In a sense the disclosure earlier this week that the Guyana Revenue Authority (GRA) decided to dispense with the services of six of its senior officers including the Deputy Commissioner responsible for the critical Value Added Tax and Excise Department, is probably not altogether surprising.
While the report of the Auditor General into the sensational 2008 Fidelity Polar beer tax evasion scam that robbed the public treasury of more than $300 million had cleared the same officers and recommended their reinstatement, sources close to the GRA had continually insisted that we had not heard the last of the Fidelity saga. Those who apparently were privy to official thinking insisted that the sensational bribery scandal had left a stain of unprecedented proportions on the GRA that had significantly hardened public perception that it was an inherently corrupt institution. It had been further suggested that the findings of the Auditor General’s report had done nothing to quell the clamour among some influential political personages for something to be done to at least reduce the prominence of the stain on the GRA and, by extension of the political administration.
Interestingly, the announcement of the dismissals comes on the heels of pointed criticism of what is felt to be the prevalence of official corruption including the very recent observation in the 2010 US State Department International Narcotics Control Strategy Report (INCSR) regarding media reports that corruption had reached “high levels of government that are not investigated and thus go unpunished.” The State Department Report went on to make the point that while Guyana is a signatory to the Inter-American Convention Against Corruption (IACAC), there appeared to be no real official appetite for the implementation of some of its provisions including those related to the confiscation of property obtained through corruption.
Of course, it has to be pointed that the six now dismissed GRA officials had all been cleared of any wrongdoing by the report of the Auditor General. While each of them occupied sensitive positions which, it has been argued, placed them in a position where they ought to have known of the unfolding scam, the report, nonetheless, asserted that they were unaware of what was going on at the time.
Up until now there has been no specific reason given for the sackings though – given the fact that they had all been cleared of any wrongdoing by the Auditor General’s probe – the loss of trust and confidence and dereliction of duty are considerations that would probably have been cited when the dismissals were being deliberated. The other issue that arises – given the length of time that it took for the announcement of the dismissals to come – is whether or not the eventual fate of the dismissed officers would not have been preceded by a multi-layered contemplation by functionaries both inside and outside the GRA and whether the final decision may not even have been a political one.
What is no less interesting about the dismissals is that they target two, arguably three officers holding key positions with the GRA, a signal, perhaps, that government is becoming less unmindful of the oft-made public criticism of a tendency towards ‘scapegoatism,’ that is, the practice of targeting relatively low-level individuals for punishment while those in authority escape scotch free.
Of course, the dismissed GRA officers had already been cleared on any wrongdoing in the Fidelity affair and that still leaves unanswered questions as to who exactly were the guilty parties in the GRA affair.
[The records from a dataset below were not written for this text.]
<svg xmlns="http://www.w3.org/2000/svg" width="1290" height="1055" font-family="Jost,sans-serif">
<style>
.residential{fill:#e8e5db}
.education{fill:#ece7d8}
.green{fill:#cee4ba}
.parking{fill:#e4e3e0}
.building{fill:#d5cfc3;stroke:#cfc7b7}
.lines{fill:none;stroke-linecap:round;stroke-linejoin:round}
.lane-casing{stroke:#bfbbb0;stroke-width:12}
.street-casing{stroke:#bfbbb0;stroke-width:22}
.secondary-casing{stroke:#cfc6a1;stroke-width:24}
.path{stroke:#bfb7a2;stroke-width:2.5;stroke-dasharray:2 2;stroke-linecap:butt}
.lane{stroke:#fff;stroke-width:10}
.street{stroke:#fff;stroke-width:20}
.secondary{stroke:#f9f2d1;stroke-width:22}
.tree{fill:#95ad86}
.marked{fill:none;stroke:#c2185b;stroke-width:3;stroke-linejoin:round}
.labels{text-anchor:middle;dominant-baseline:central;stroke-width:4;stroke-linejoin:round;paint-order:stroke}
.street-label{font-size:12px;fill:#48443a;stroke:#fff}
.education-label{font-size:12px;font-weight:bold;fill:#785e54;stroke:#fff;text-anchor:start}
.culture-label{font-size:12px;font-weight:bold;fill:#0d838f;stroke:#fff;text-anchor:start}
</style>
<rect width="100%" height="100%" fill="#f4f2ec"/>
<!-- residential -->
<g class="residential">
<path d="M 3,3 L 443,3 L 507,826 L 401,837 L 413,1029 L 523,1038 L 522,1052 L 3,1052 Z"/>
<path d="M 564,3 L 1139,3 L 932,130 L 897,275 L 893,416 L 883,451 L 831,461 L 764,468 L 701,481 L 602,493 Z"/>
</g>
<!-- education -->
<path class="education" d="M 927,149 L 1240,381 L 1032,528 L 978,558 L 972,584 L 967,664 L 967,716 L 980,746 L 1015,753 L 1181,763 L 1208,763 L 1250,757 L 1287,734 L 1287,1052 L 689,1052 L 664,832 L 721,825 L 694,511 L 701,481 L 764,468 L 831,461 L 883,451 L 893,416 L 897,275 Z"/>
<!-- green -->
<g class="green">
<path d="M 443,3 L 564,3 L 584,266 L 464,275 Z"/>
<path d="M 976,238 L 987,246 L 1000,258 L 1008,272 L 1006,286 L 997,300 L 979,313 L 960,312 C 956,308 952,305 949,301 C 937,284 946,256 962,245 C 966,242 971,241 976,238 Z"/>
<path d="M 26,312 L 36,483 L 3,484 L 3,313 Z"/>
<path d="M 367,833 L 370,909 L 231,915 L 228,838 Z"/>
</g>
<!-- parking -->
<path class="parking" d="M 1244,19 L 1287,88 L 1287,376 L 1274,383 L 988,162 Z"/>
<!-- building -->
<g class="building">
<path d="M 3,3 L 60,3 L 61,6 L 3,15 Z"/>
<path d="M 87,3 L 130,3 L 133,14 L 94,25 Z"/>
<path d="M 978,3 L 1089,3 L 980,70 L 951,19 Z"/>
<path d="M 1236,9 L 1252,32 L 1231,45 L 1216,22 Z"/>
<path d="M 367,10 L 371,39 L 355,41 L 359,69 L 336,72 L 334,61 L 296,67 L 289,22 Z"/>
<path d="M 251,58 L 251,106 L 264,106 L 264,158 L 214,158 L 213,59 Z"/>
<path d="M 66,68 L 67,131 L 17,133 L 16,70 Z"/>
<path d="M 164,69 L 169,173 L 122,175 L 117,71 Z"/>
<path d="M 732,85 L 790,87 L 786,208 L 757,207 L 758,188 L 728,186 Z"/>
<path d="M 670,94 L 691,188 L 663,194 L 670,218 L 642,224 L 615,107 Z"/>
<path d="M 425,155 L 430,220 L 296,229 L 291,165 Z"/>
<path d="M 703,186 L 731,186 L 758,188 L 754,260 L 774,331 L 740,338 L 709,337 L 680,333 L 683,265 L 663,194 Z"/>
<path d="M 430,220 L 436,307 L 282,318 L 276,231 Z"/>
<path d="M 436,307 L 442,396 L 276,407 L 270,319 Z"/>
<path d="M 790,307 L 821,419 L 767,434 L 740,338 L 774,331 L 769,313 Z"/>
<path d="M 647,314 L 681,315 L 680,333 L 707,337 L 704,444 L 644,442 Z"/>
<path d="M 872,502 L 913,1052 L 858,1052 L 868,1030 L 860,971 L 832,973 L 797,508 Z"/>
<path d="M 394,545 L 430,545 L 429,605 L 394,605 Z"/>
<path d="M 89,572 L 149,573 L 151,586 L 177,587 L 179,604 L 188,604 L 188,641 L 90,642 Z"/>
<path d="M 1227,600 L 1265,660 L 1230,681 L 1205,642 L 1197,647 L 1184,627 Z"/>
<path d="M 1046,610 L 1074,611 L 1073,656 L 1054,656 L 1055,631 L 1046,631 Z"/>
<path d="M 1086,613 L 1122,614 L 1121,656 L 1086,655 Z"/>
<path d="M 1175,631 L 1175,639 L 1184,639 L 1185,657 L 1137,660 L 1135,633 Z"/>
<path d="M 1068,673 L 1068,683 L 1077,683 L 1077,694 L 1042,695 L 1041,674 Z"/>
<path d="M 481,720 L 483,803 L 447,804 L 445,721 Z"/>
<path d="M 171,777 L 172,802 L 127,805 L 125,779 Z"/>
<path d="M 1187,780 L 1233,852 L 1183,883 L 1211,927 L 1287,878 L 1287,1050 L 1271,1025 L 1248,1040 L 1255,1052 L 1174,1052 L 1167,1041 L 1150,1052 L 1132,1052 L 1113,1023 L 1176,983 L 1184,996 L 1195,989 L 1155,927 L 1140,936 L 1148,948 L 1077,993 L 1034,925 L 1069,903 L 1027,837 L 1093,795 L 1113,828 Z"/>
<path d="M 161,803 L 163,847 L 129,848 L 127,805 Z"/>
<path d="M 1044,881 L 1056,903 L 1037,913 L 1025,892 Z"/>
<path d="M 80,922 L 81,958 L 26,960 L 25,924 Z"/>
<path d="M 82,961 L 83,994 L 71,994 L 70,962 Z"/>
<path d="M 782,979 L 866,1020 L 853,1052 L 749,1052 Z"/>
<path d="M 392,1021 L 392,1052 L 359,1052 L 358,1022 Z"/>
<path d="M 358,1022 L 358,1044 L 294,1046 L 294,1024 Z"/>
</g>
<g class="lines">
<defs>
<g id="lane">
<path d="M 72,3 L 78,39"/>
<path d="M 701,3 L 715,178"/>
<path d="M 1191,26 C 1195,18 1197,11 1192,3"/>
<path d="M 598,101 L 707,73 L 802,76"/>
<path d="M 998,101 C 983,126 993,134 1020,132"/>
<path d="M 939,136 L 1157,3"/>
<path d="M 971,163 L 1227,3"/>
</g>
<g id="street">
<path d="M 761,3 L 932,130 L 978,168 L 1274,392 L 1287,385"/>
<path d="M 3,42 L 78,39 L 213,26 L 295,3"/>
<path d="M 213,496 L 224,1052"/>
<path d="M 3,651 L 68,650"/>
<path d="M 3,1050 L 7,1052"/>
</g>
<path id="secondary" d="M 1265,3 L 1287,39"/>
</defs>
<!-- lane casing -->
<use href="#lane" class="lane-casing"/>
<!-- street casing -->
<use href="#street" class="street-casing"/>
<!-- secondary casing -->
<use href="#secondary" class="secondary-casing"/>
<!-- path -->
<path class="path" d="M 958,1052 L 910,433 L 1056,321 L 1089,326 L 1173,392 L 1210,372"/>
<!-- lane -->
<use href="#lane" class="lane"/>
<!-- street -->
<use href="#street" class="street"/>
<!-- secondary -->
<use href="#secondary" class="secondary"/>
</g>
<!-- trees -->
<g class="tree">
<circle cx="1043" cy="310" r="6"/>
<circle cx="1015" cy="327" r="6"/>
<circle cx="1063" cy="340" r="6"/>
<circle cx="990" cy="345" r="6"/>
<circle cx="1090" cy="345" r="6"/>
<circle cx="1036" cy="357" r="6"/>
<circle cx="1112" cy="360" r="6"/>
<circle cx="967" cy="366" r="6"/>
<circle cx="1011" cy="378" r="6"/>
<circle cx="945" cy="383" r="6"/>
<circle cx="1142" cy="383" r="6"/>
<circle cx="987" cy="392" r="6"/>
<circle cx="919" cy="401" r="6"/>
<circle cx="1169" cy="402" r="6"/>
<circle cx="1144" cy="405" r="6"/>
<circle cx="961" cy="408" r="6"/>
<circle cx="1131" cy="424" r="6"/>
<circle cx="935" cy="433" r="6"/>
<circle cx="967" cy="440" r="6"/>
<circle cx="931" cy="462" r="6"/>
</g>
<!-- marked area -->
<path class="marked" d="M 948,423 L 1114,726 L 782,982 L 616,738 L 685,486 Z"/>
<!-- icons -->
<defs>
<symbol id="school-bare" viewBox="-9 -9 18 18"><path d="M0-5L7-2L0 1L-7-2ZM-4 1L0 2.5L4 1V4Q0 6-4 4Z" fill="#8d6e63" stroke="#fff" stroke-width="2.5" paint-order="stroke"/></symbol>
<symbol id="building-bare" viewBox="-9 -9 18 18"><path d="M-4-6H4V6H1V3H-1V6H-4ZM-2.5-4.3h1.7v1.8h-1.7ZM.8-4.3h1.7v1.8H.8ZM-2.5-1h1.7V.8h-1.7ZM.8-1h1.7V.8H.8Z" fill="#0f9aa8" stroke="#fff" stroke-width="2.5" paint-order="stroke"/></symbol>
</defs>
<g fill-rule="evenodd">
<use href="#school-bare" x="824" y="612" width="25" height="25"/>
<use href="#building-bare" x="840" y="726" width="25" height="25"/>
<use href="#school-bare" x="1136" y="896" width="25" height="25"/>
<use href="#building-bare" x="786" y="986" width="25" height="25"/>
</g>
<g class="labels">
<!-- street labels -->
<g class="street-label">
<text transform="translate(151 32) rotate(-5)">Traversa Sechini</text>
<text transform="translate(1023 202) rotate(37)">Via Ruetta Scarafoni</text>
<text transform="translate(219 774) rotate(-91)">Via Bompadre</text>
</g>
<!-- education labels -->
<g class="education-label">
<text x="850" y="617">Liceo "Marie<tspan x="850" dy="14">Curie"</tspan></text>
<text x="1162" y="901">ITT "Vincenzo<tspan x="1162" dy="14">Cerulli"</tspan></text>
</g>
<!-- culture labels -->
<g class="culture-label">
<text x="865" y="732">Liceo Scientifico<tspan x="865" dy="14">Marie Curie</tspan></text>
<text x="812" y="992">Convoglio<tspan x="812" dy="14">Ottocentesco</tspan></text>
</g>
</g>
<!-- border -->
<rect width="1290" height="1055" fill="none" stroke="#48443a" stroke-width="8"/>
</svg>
Certainly, the officers who have been dismissed had occupied positions that were so critical to the avoidance of the Fidelity scam that the final revelations of the Auditor General’s report only served the deepen the familiar public cynicism associated with the outcomes of investigations into corrupt practices since it was widely felt that they ought to have known what was going on. In the case of one of the now dismissed officers the report actually stated that he should be issued with a warning letter so that his eventual dismissal suggests that he may have been considered much more culpable than the report of the Auditor General had concluded. That having been said the dismissal of the four officers still takes us no closer to learning who inside the GRA were the masterminds behind the Fidelity fraud and at any rate the magnitude of that particular fraud and the subsequent interventions of the President and the GRA have not exactly served to break corrupt practices inside the Guyana Revenue Authority.